A South Carolina Non-Disclosure Agreement is a legal document that protects confidential information from being disclosed to unauthorized parties. It is governed by the state’s Uniform Trade Secrets Act, which defines what constitutes a trade secret and outlines the legal requirements for non-disclosure. The Act provides remedies for any violations of the NDA, including injunctive relief, damages, and attorneys’ fees.
An NDA’s purpose is to establish confidentiality terms and conditions, outlining the consequences of any breaches. They are crucial in business and trade, as they help preserve the value of trade secrets, such as internal practices, client data, and product prototypes.
Trade Secret Laws
UTSA Version Adopted: 1985
Misappropriation (SC Code § 39-8-40 and § 39-8-80): Misappropriation damages may include loss and unjust enrichment. Bad faith misappropriation may result in attorney fee awards for the prevailing party.
Statute of Limitation (§ 39-8-70): The plaintiff has three years to initiate legal action after discovering a misappropriation.
Trade Secret Definition (§ 39-8-20(5)):
“Trade secret” means:
(a) information including, but not limited to, a formula, pattern, compilation, program, device, method, technique, product, system, or process, design, prototype, procedure, or code that:
(i) derives independent economic value, actual or potential, from not being generally known to, and not being readily ascertainable by proper means by the public or any other person who can obtain economic value from its disclosure or use, and
(ii) is the subject of efforts that are reasonable under the circumstances to maintain its secrecy.

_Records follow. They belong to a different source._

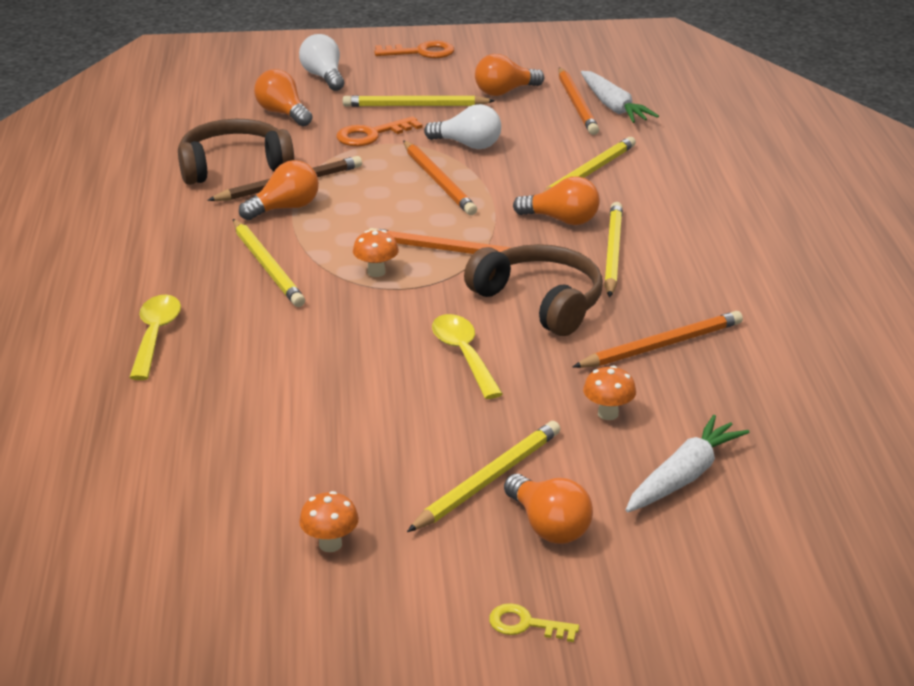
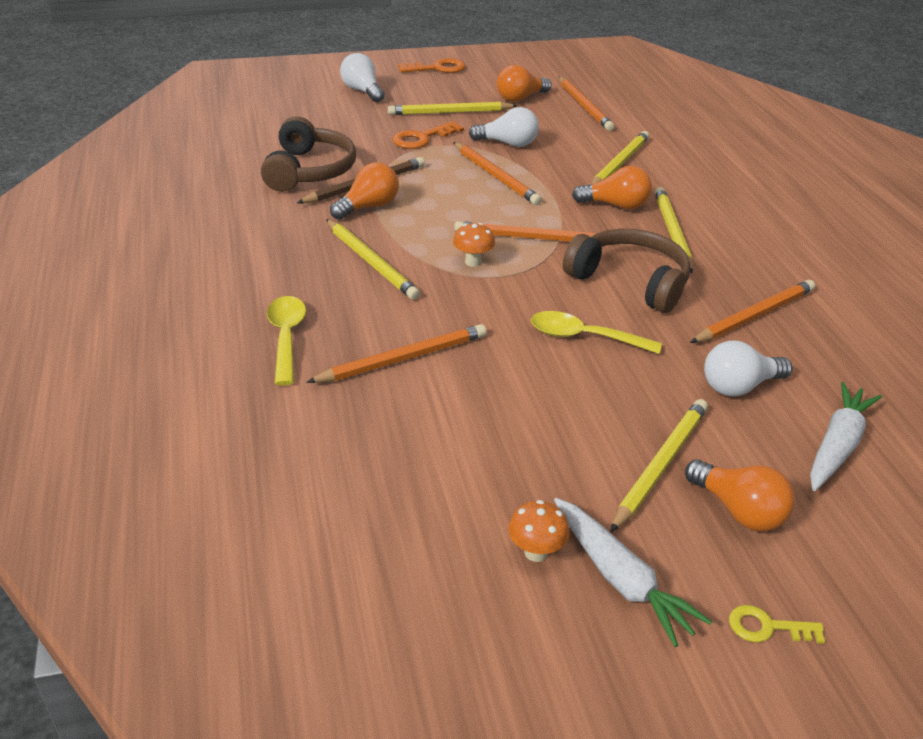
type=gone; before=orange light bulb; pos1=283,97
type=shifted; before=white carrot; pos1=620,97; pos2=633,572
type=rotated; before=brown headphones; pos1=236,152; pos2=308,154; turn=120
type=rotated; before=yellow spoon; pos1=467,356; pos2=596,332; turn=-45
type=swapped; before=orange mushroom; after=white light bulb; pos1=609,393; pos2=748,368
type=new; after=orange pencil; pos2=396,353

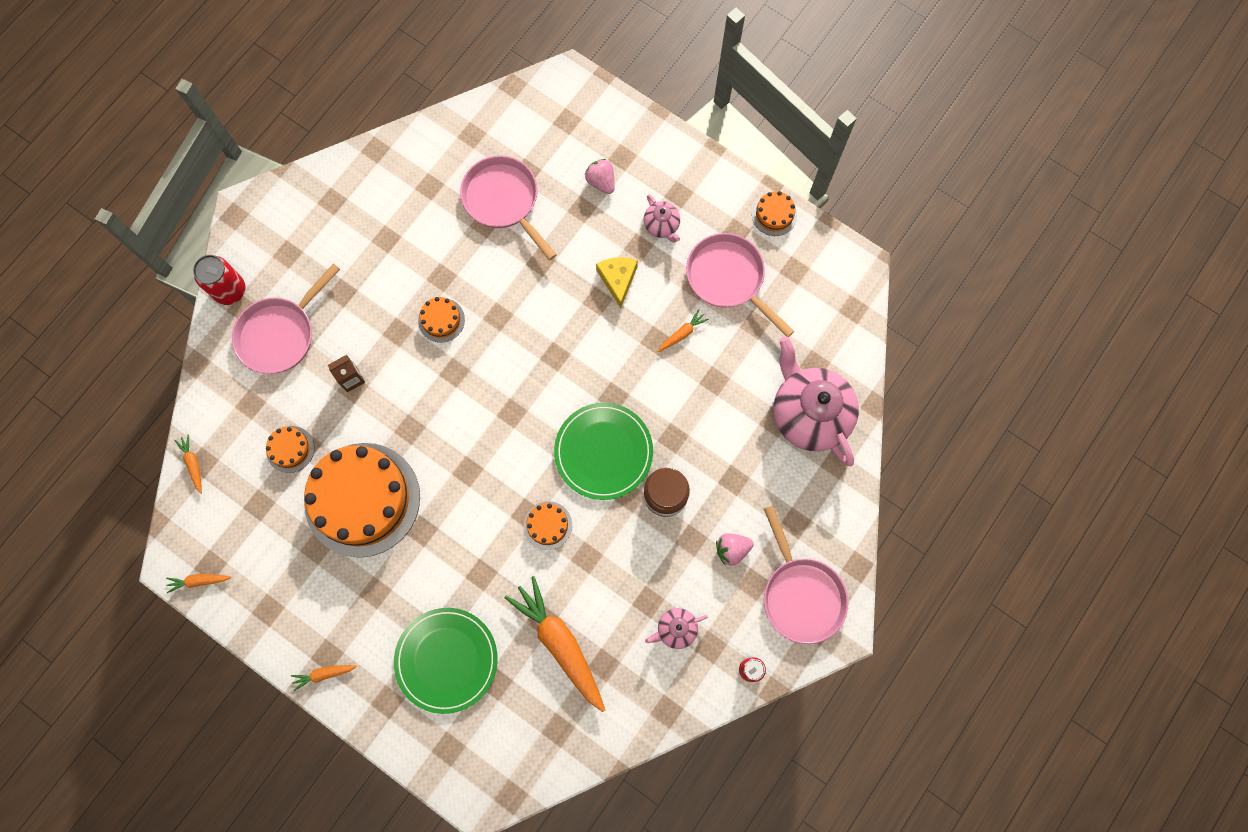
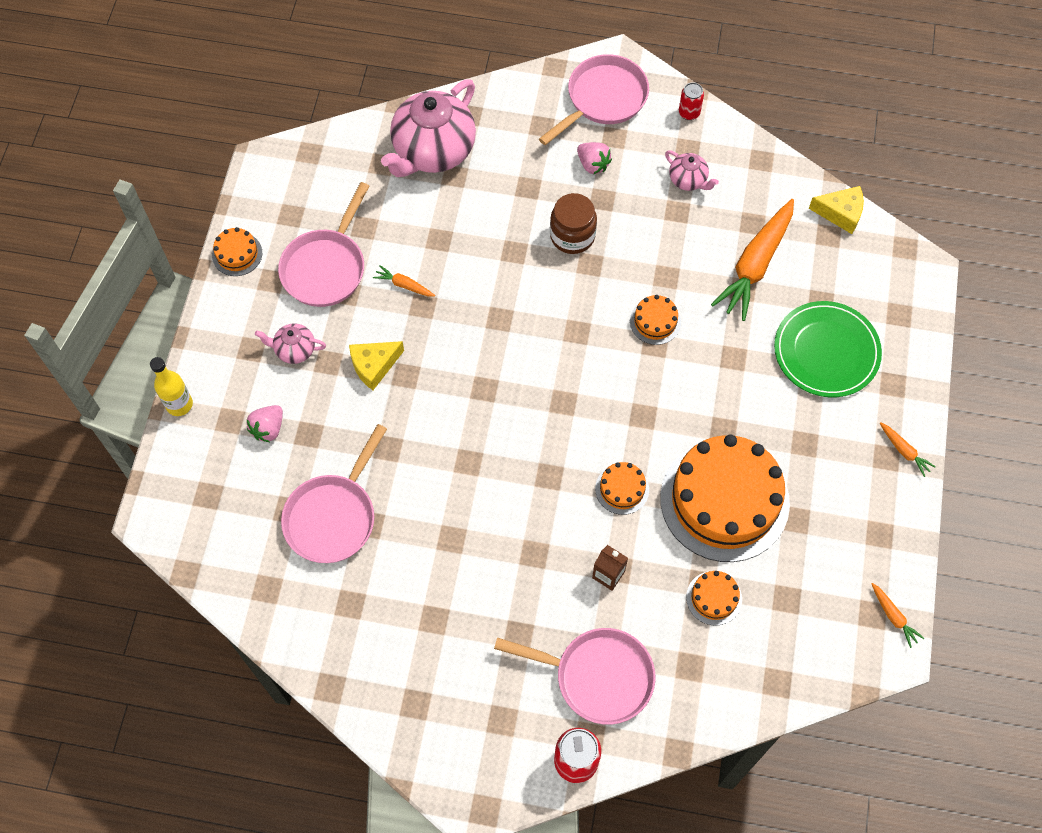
type=rotated; before=pink teapot; pos1=662,218; pos2=290,344; turn=-120
type=shifted; before=orange cake; pos1=441,320; pos2=622,488
type=gone; before=green plate; pos1=603,451
type=gone; before=orange carrot; pos1=188,464
type=new; after=yellow cheese; pos2=836,210
type=new; after=yellow bottle; pos2=171,386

(b) A trade secret may consist of a simple fact, item, or procedure, or a series or sequence of items or procedures which, although individually could be perceived as relatively minor or simple, collectively can make a substantial difference in the efficiency of a process or the production of a product, or may be the basis of a marketing or commercial strategy. The collective effect of the items and procedures must be considered in any analysis of whether a trade secret exists and not the general knowledge of each individual item or procedure.